* _Trecho do texto_
════════════════════

8. O papel de Rosa Weber na prisão em segunda instância
Rosa Weber também cruzou o destino de Lula e do país antes do julgamento no TSE. No início de 2018, um voto de Weber abriria as portas para a prisão do ex-presidente Lula, em sentença determinada pelo então titular da 13ª Vara Federal de Curitiba, Sérgio Moro. Foi dela o voto decisivo para não conceder o pedido de liberdade impetrado pela defesa do líder do PT. Acontece que, ao dar o voto, ela desconsiderou convicção pessoal segundo a qual é inconstitucional a prisão antes do trânsito em julgado da sentença penal condenatória. Como em outros momentos, Rosa Weber priorizou o precedente da Corte.
Ela votou por seguir o entendimento da maioria do STF, que desde 2016 admitia a prisão de condenados em segunda instância. À época, o voto de Weber centralizou atenções. Quem acompanhava os momentos antecedentes ao julgamento e a própria leitura de Weber dizia se tratar de uma incógnita. O que ela rebateu. A ministra reafirmou o entendimento pessoal, mas se curvou ao princípio da colegialidade e à necessidade de respeito à jurisprudência do tribunal, afirmando, ainda, que agiu assim durante toda a trajetória na magistratura. “Minha leitura constitucional sempre foi a mesma”, explicou Rosa Weber.
Ao final do julgamento, o ministro aposentado Marco Aurélio se exaltou e afirmou que ganhava, ali, a estratégia. Queria dizer que a então presidente Cármen Lúcia, contrária ao HC preventivo e favorável à execução provisória da pena, conhecendo as posições de Weber a respeito tanto da matéria em questão quanto do apreço pela colegialidade, decidiu não pautar as ações abstratas que tratavam do tema antes do pedido da defesa de Lula. Marco Aurélio era o relator das ações que tratavam do tema.

════════════════════

[Entradas do conjunto de dados]
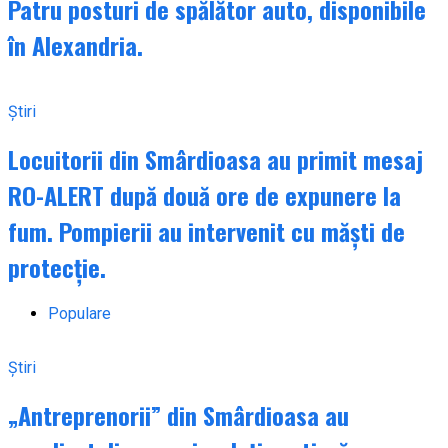
Patru posturi de spălător auto, disponibile
în Alexandria.
Știri
Locuitorii din Smârdioasa au primit mesaj
RO-ALERT după două ore de expunere la
fum. Pompierii au intervenit cu măști de
protecție.
Populare
Știri
„Antreprenorii” din Smârdioasa au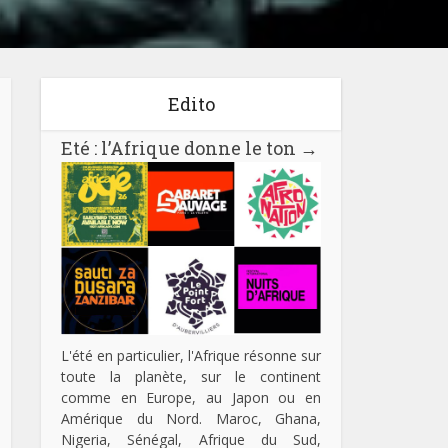
Edito
Eté : l’Afrique donne le ton
→
L'été en particulier, l'Afrique résonne sur
toute la planète, sur le continent
comme en Europe, au Japon ou en
Amérique du Nord. Maroc, Ghana,
Nigeria, Sénégal, Afrique du Sud,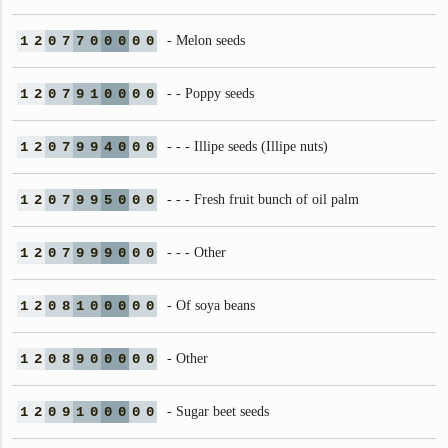
1
2
0
7
7
0
0
0
0
0
- Melon seeds
1
2
0
7
9
1
0
0
0
0
- - Poppy seeds
1
2
0
7
9
9
4
0
0
0
- - - Illipe seeds (Illipe nuts)
1
2
0
7
9
9
5
0
0
0
- - - Fresh fruit bunch of oil palm
1
2
0
7
9
9
9
0
0
0
- - - Other
1
2
0
8
1
0
0
0
0
0
- Of soya beans
1
2
0
8
9
0
0
0
0
0
- Other
1
2
0
9
1
0
0
0
0
0
- Sugar beet seeds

════════════════════

* _Instruções_
Transcreva, do texto sobre o voto de Rosa Weber na prisão em segunda instância, o trecho que se abre com as palavras que contêm "8. O papel de" e se fecha com "precedente da Corte.". As linhas formam um material à parte, independente do texto.

* _Resposta_
8. O papel de Rosa Weber na prisão em segunda instância
Rosa Weber também cruzou o destino de Lula e do país antes do julgamento no TSE. No início de 2018, um voto de Weber abriria as portas para a prisão do ex-presidente Lula, em sentença determinada pelo então titular da 13ª Vara Federal de Curitiba, Sérgio Moro. Foi dela o voto decisivo para não conceder o pedido de liberdade impetrado pela defesa do líder do PT. Acontece que, ao dar o voto, ela desconsiderou convicção pessoal segundo a qual é inconstitucional a prisão antes do trânsito em julgado da sentença penal condenatória. Como em outros momentos, Rosa Weber priorizou o precedente da Corte.